As Gov. Greg Abbott put it, “We need to restore parents as the rightful people in charge of making the decisions for their children about their health care and about their education.”
Education savings accounts, or ESAs, let families access state funds to pay for private school tuition, tutoring, textbooks, online courses, special needs therapy and numerous other educational expenses. Nine states have already adopted ESA policies, including four in the last two years.
It’s not hard to understand why.
Unnecessarily long school shutdowns, mask mandates and concerns over the politicisation of the classroom have propelled public support for education choice policies, like ESAs, to all-time highs. In a recent Morning Consult poll, seven in 10 Texans said they supported ESAs. Support among parents of school-aged children was even higher at 77%.

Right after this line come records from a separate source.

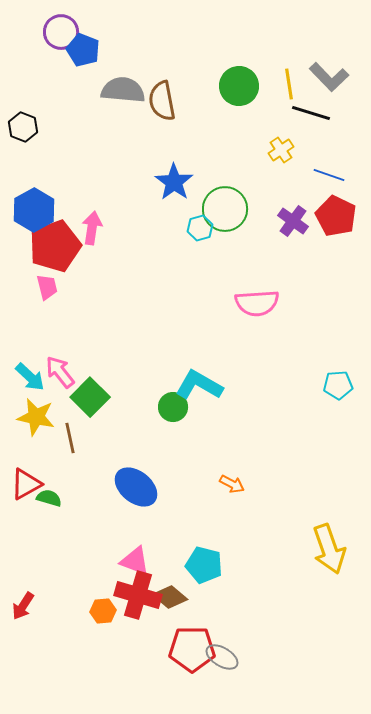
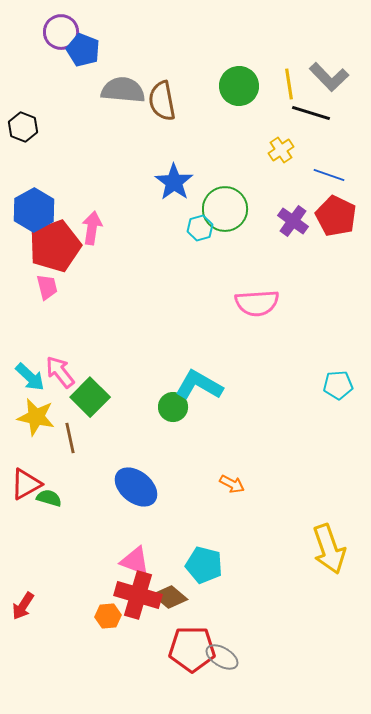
orange hexagon at (103, 611): moved 5 px right, 5 px down
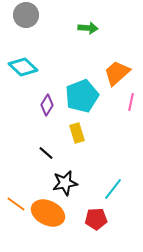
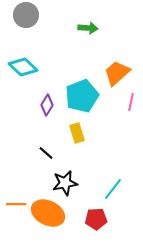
orange line: rotated 36 degrees counterclockwise
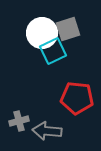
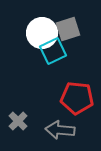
gray cross: moved 1 px left; rotated 30 degrees counterclockwise
gray arrow: moved 13 px right, 1 px up
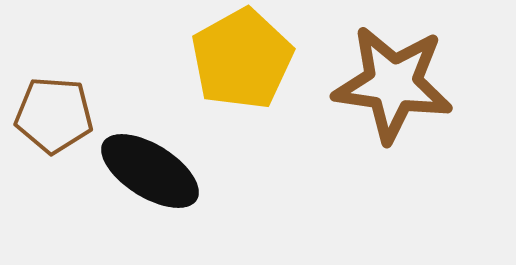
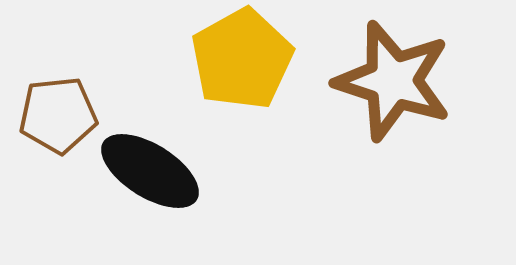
brown star: moved 3 px up; rotated 10 degrees clockwise
brown pentagon: moved 4 px right; rotated 10 degrees counterclockwise
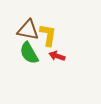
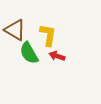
brown triangle: moved 13 px left; rotated 20 degrees clockwise
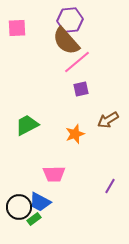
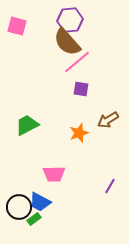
pink square: moved 2 px up; rotated 18 degrees clockwise
brown semicircle: moved 1 px right, 1 px down
purple square: rotated 21 degrees clockwise
orange star: moved 4 px right, 1 px up
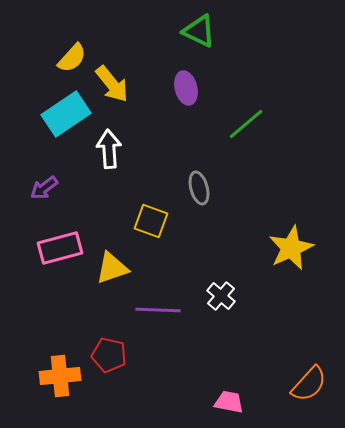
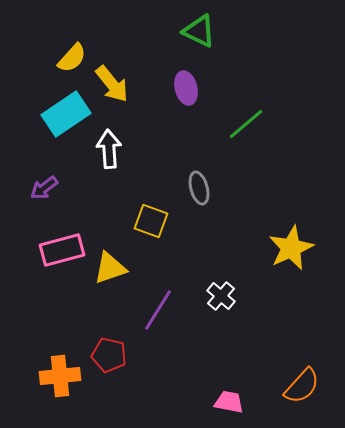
pink rectangle: moved 2 px right, 2 px down
yellow triangle: moved 2 px left
purple line: rotated 60 degrees counterclockwise
orange semicircle: moved 7 px left, 2 px down
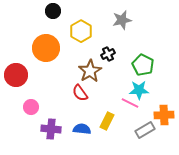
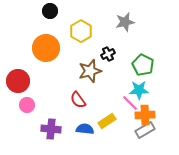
black circle: moved 3 px left
gray star: moved 3 px right, 2 px down
brown star: rotated 15 degrees clockwise
red circle: moved 2 px right, 6 px down
red semicircle: moved 2 px left, 7 px down
pink line: rotated 18 degrees clockwise
pink circle: moved 4 px left, 2 px up
orange cross: moved 19 px left
yellow rectangle: rotated 30 degrees clockwise
blue semicircle: moved 3 px right
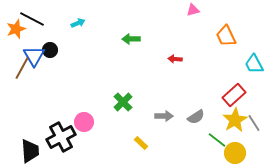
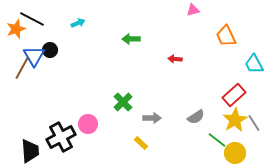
gray arrow: moved 12 px left, 2 px down
pink circle: moved 4 px right, 2 px down
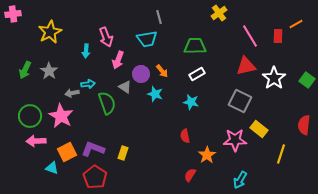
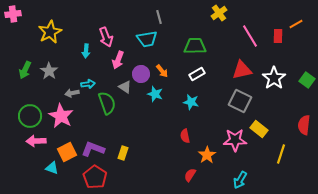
red triangle at (246, 66): moved 4 px left, 4 px down
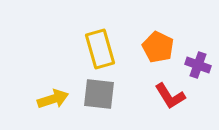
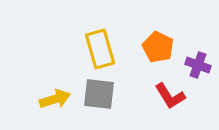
yellow arrow: moved 2 px right
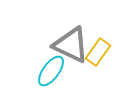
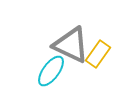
yellow rectangle: moved 2 px down
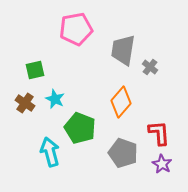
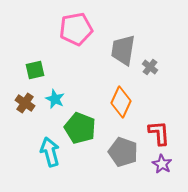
orange diamond: rotated 16 degrees counterclockwise
gray pentagon: moved 1 px up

During last year’s GOP primary, Proposition 9 asked voters whether “Texas parents and guardians should have the right to select schools, whether public or private, for their children, and the funding should follow the student.” Voters answered “yes” by a margin of 88% to 12%.
Some of the highest levels of support for ESAs came from the most rural counties in Texas, including Culberson (97%), Edwards (89%), Kent (87%), McMullen (90%), Kenedy (100%), Roberts (87%), and Terrell (90%).
But not everyone is on board. The teachers unions and their allies are doing everything they can to block families from accessing alternatives to the district school system.
In an effort to peel away votes from Texas legislators representing rural areas, opponents of ESAs are arguing that choice policies either don’t benefit rural areas or are harmful to rural district schools.
For example, the Texas Association of School Boards claims that for rural families, “options other than their local public schools are few and far between.” Meanwhile, failed gubernatorial challenger Beto O’Rourke — who attended private school himself — urged voters to reject Abbott’s supposed “radical plan to defund” rural district schools. These two claims — that there are no schooling options in rural areas and that rural schools are imperiled because so many students will leave for those options — are mutually exclusive. They cannot both be true simultaneously. But they can both be — and indeed are — false. First, as we detail in a new Heritage Foundation report, families in rural areas have access to more education options than ever before. About 7 in 10 rural families nationwide live within 10 miles of a private elementary school. Rural areas are also seeing the rise of microschools, a modern reimagining of the one-room schoolhouse.
Microschool networks like Acton Academy, Adamo Education, Great Hearts, Kai Pods and Prenda are teaching students in small groups, sometimes operating out of homes or church basements. Their approaches vary greatly — ranging from classical to Montessori — but all offer greater flexibility and individualised attention than the traditional classroom environment.
Additionally, high-quality virtual schools are available to anyone with a decent internet connection, which is becoming increasingly available in rural America. A 2021 survey by the Pew Research Center found that 72% rural Americans said they have a broadband internet connection at home, up 19 percentage points since 2016.
Fears that the wide availability of education options would harm rural schools are entirely unfounded. Arizona, for example, has consistently ranked among the top states for education freedom and choice over the past two decades. More students exercise their school-choice options in Arizona than in any other state. If choice policies harmed district schools, then Arizona’s rural schools would be falling apart.
In fact, Arizona’s rural schools are improving much more than the national average. From 2007 to 2019, Arizona rural students’ fourth and eighth grade reading and math scores on the National Assessment for Educational Progress increased by a combined 21 points, while scores in rural schools nationally decreased by two points. On the most recent NAEP, post-pandemic, Arizona’s rural students were still up a combined nine points, while rural students nationally dropped 17 points from 2007.